Facts About Melasma
Melasma is a form of hyperpigmentation that typically displays on the face and is primarily associated with pregnancy and sun exposure. Early records documented melasma only in pregnant women, which is why it is also labelled as a “mask of pregnancy”. The main contributing factor for melasma during pregnancy is an increased level of the female sex hormone estrogen and placental hormones. Women on “the pill” (birth control contraception) often develop melasma, which reinforces the belief that estrogen is to blame. However, melasma also affects women who have no history of pregnancy or taking the pill; it affects men [1] and the transgender population [3].
The sun, often blamed and therefore shunned, is the other main factor believed to cause melasma. This is not an entirely wrong assumption since the sun is known to form the most common type of hyperpigmentation, the tan. But how is it possible that more and more people develop melasma while humans spend more time indoors than we have over the last hundred years? The clients I have consulted have rigorously used sunscreen daily out of fear of forming more pigmentation. The use of sunscreen had neither prevented brown patches nor led to fading. This raises the question: What factors other than oral contraceptives, pregnancy or sun exposure drive this skin condition?
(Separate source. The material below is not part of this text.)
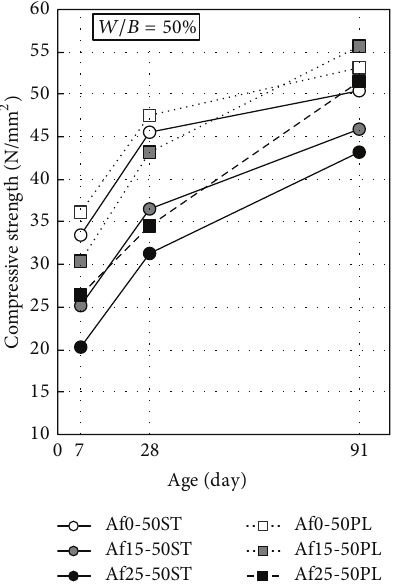
Figure 1: Compressive strength development of concrete (cured in water at 20 ∘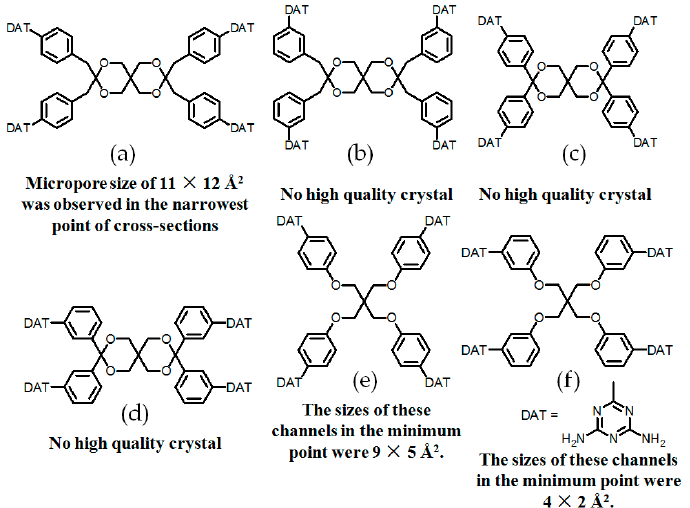
Figure 22. ( a ) Structure of building motif 24a ; ( b ) Structure of building motif 24b ; ( c ) Structure of building motif 24c ; ( d ) Structure of building motif 24d ; ( e ) Structure of building motif 25a ; ( f ) Structure of building motif 25b .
Elevated estrogen levels can indeed cause hyperpigmentation, but estrogen can rise by several external factors. Some of these factors are chemicals that hide in cosmetic products. Ironically, despite the belief that sunscreen is essential for people with melasma, some UV filters act as hormone disruptors resulting in increased estrogen levels. Oxybenzone, for example, is a widely used chemical UV filter and is known to mimic estrogen.
Additionally, many sunscreens do not have equivalent UVA and UVB filters in their formula. The main concern of sunscreen developers and formulators is to prevent sunburn. Sunburn is caused by UVB light. Because the main goal is to prevent sunburn, manufacturers often focus on UVB protection. Hence the SPF claim (15, 20, 30, 50+) on the bottles often only stands for the UVB filter, not the UVA filter [4]. A broad-spectrum sunscreen will have filters for both types of UV, but the UVA filter might be lower. That means the two types of rays are split into different degrees of protection and penetration, which can aggravate pigmentation.
The pattern of melasma is significant, as it appears symmetrically and favours the cheeks, forehead, nose and upper lip area. People with naturally darker skin types are more prone to develop melasma. Regarding the skin cells, it is typical that the melanocytes are bigger and contain more melanin than usual, while their actual number is not increased. Furthermore, the hyperpigmented areas in melasma are not only found in the epidermal layer, where brown pigment should be but also underneath, the dermal layer (dermis). The fact that lesions are found in the dermis is likely a reason why melasma is harder to treat. Tattoos, for example, are purposely placed in the dermis to make them last forever.
Wood’s lamps are widely used in skin therapy studios as skin diagnosis tools. When examining the skin, this lamp is a helpful tool to find out if pigmentation is present in the dermis. If the melasma lesions, or part of them, are not visible under the wood’s lamp, we have dermal pigmentation. The reason is simply that the light emitted by the wood’s lamp cannot reach into the deeper dermal layers. You only see what is in the epidermis.